TASK TO COMPLETE -> Verbatim output, no pictures: the lines from the beginning of the material through the line with "photomicrograph of unremarkable", both ends kept.

GIVEN DATA ->
──────────

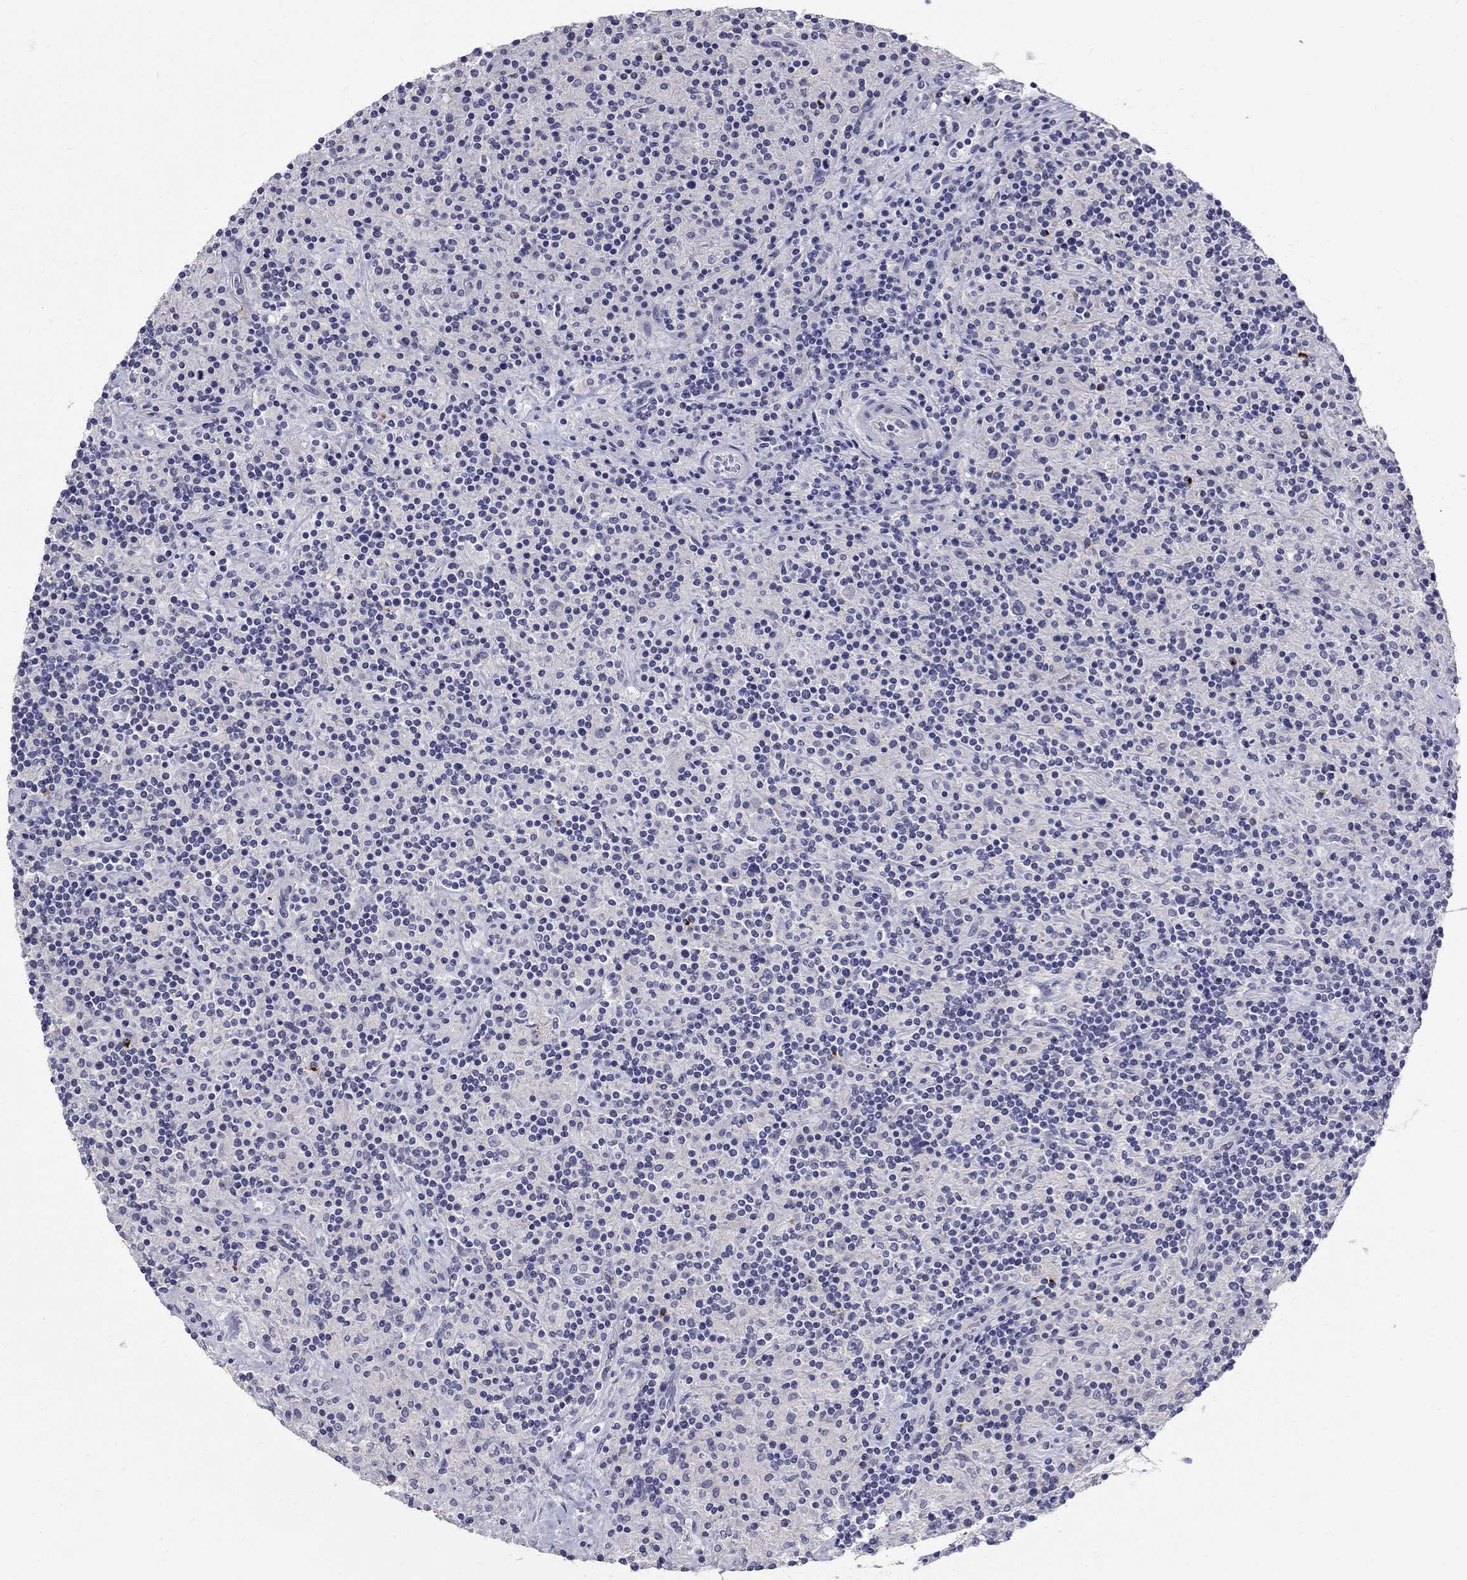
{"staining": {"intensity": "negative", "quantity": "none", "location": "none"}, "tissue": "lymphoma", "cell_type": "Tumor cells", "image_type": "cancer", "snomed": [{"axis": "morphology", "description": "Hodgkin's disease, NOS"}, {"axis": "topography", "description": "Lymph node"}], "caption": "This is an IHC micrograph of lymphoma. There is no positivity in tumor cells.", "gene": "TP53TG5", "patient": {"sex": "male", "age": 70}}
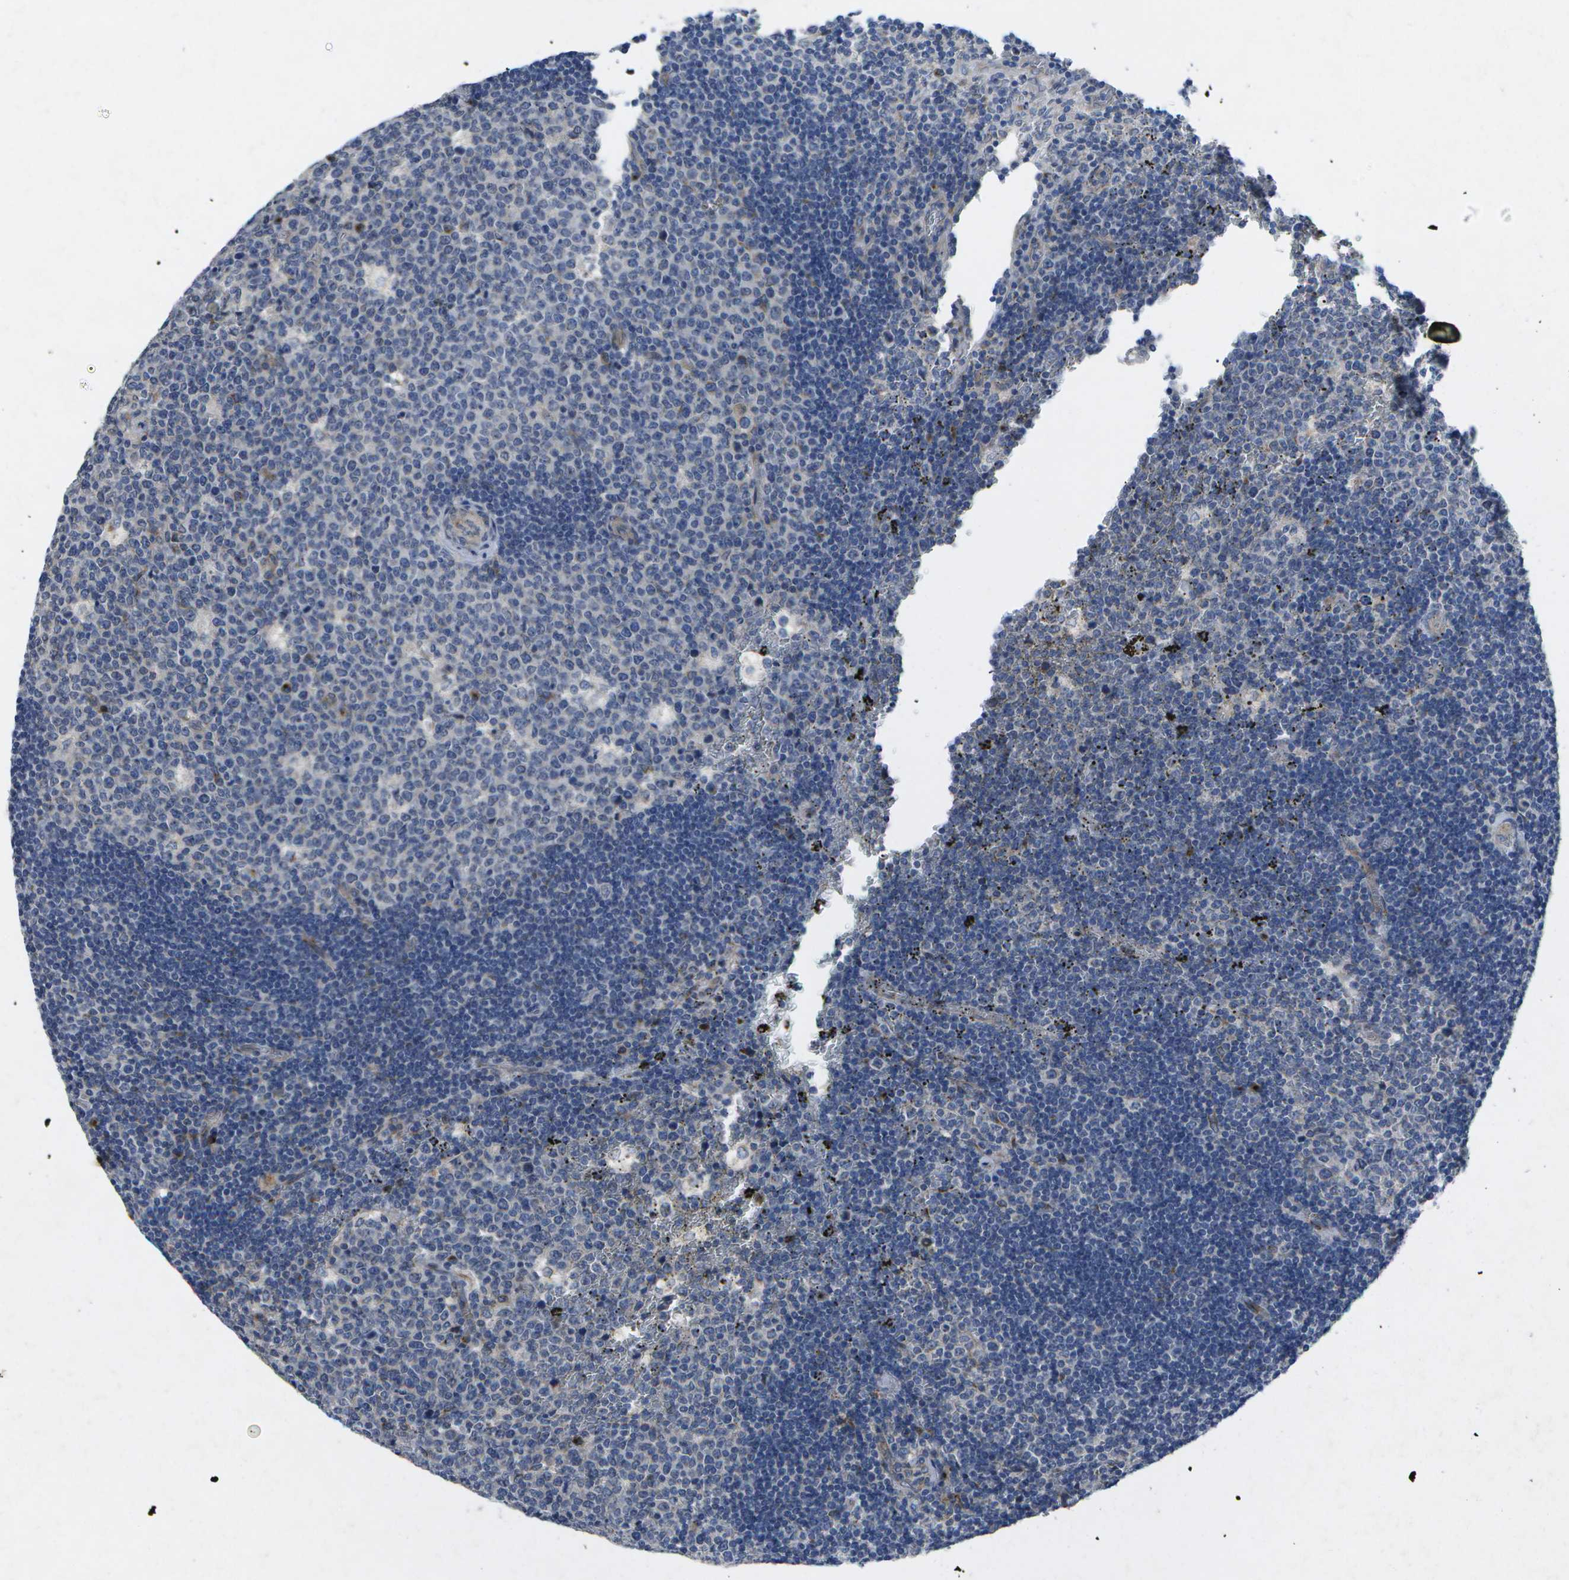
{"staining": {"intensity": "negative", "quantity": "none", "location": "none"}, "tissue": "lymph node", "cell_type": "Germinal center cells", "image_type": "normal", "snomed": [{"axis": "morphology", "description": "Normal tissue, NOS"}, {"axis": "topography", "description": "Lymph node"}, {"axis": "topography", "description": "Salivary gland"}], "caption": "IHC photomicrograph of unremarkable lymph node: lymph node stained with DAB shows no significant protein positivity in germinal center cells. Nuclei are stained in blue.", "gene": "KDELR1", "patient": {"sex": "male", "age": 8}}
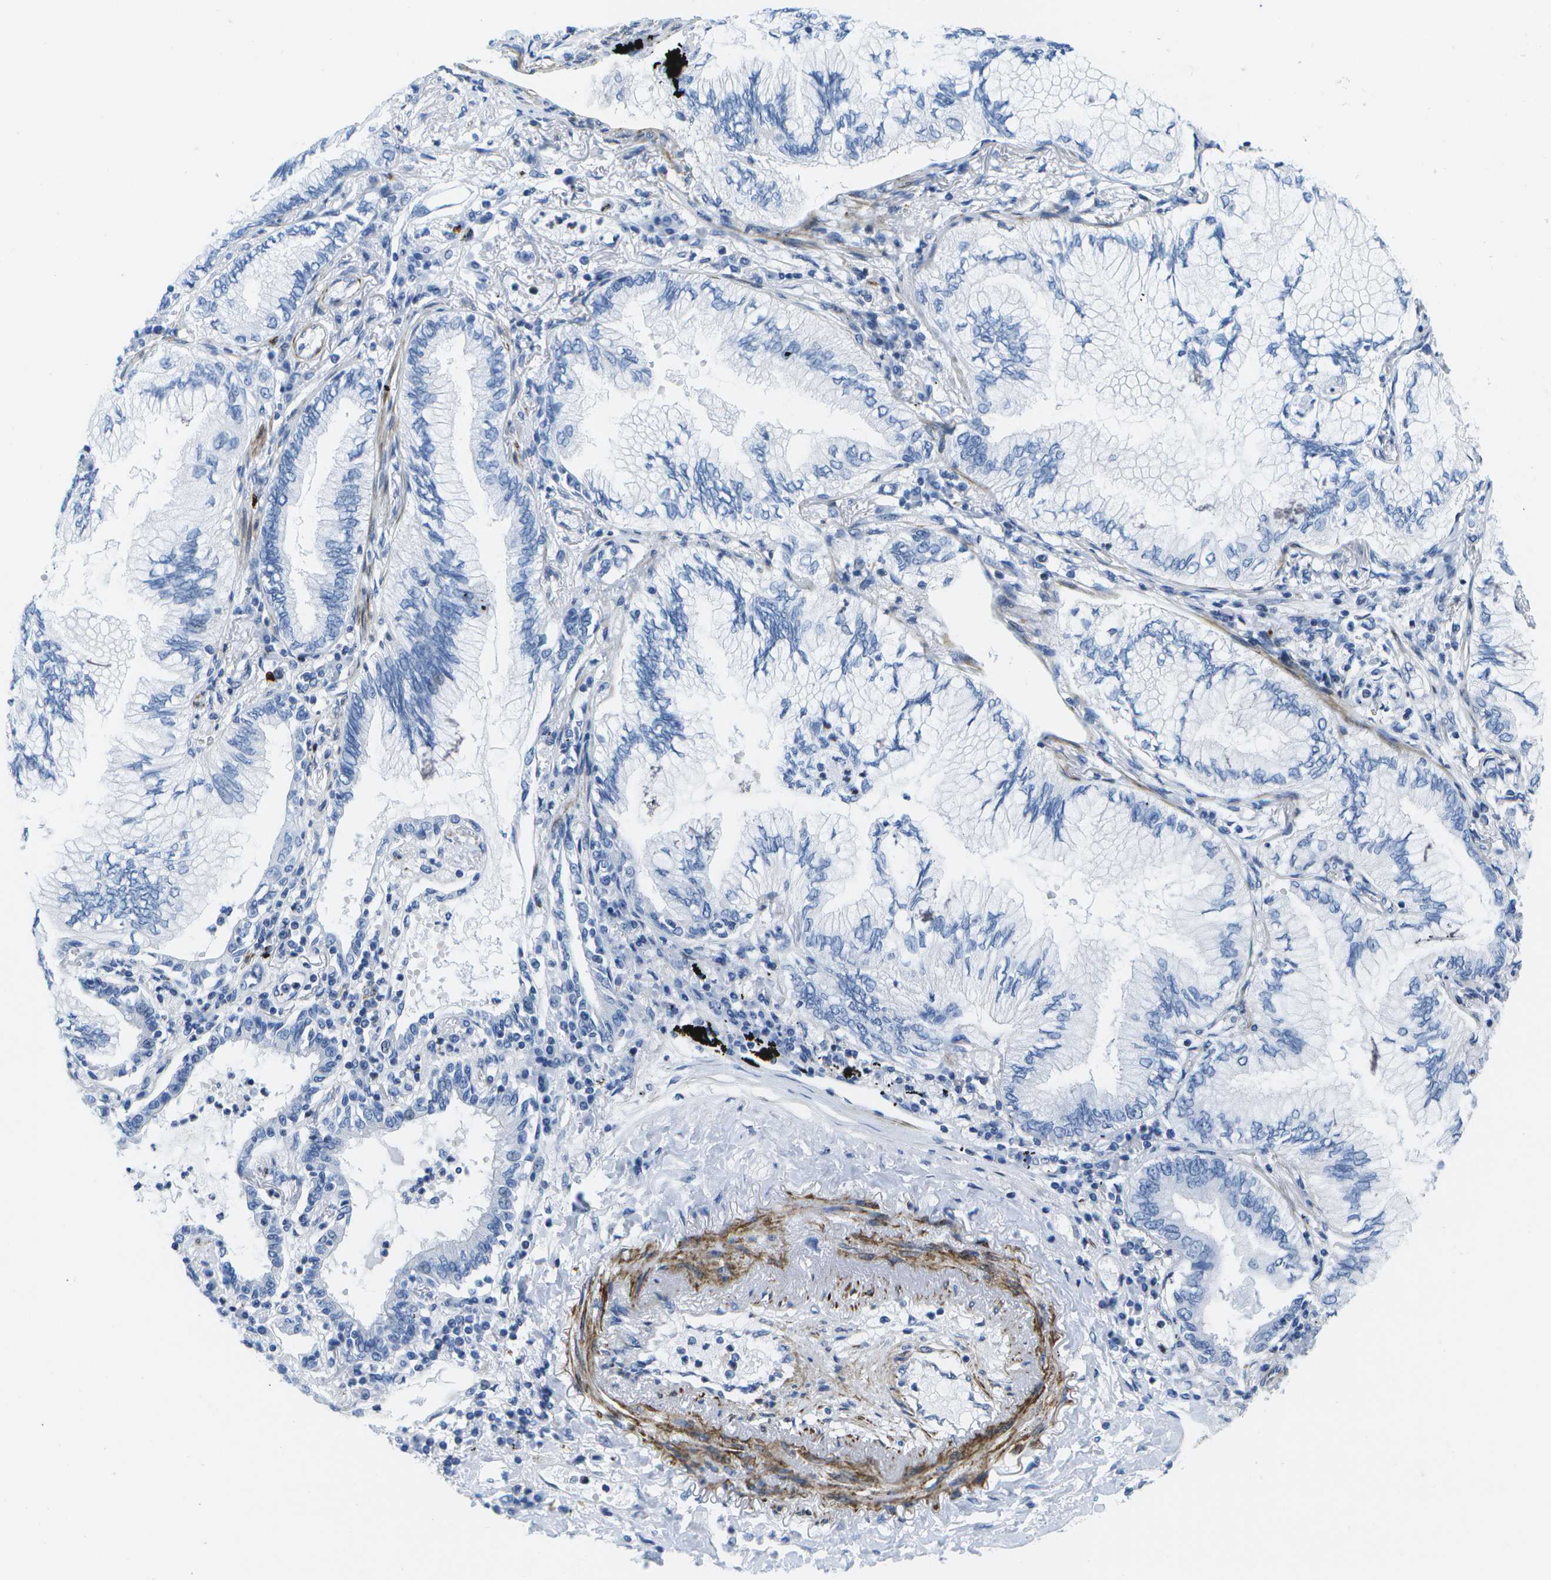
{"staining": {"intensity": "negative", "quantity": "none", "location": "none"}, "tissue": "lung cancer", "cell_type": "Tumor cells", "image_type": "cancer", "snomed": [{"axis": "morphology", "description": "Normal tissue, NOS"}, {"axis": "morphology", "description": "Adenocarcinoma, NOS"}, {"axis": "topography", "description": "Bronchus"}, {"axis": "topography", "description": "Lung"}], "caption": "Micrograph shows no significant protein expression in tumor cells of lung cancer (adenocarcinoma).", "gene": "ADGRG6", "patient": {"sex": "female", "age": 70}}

──────────

TASK OUTPUT ->
{"staining": {"intensity": "negative", "quantity": "none", "location": "none"}, "tissue": "lymphoma", "cell_type": "Tumor cells", "image_type": "cancer", "snomed": [{"axis": "morphology", "description": "Hodgkin's disease, NOS"}, {"axis": "topography", "description": "Lymph node"}], "caption": "This is an IHC micrograph of lymphoma. There is no positivity in tumor cells.", "gene": "TP53TG5", "patient": {"sex": "male", "age": 70}}
{"staining": {"intensity": "negative", "quantity": "none", "location": "none"}, "tissue": "lymph node", "cell_type": "Germinal center cells", "image_type": "normal", "snomed": [{"axis": "morphology", "description": "Normal tissue, NOS"}, {"axis": "topography", "description": "Lymph node"}, {"axis": "topography", "description": "Salivary gland"}], "caption": "IHC photomicrograph of unremarkable lymph node: lymph node stained with DAB shows no significant protein positivity in germinal center cells. Nuclei are stained in blue.", "gene": "KDELR1", "patient": {"sex": "male", "age": 8}}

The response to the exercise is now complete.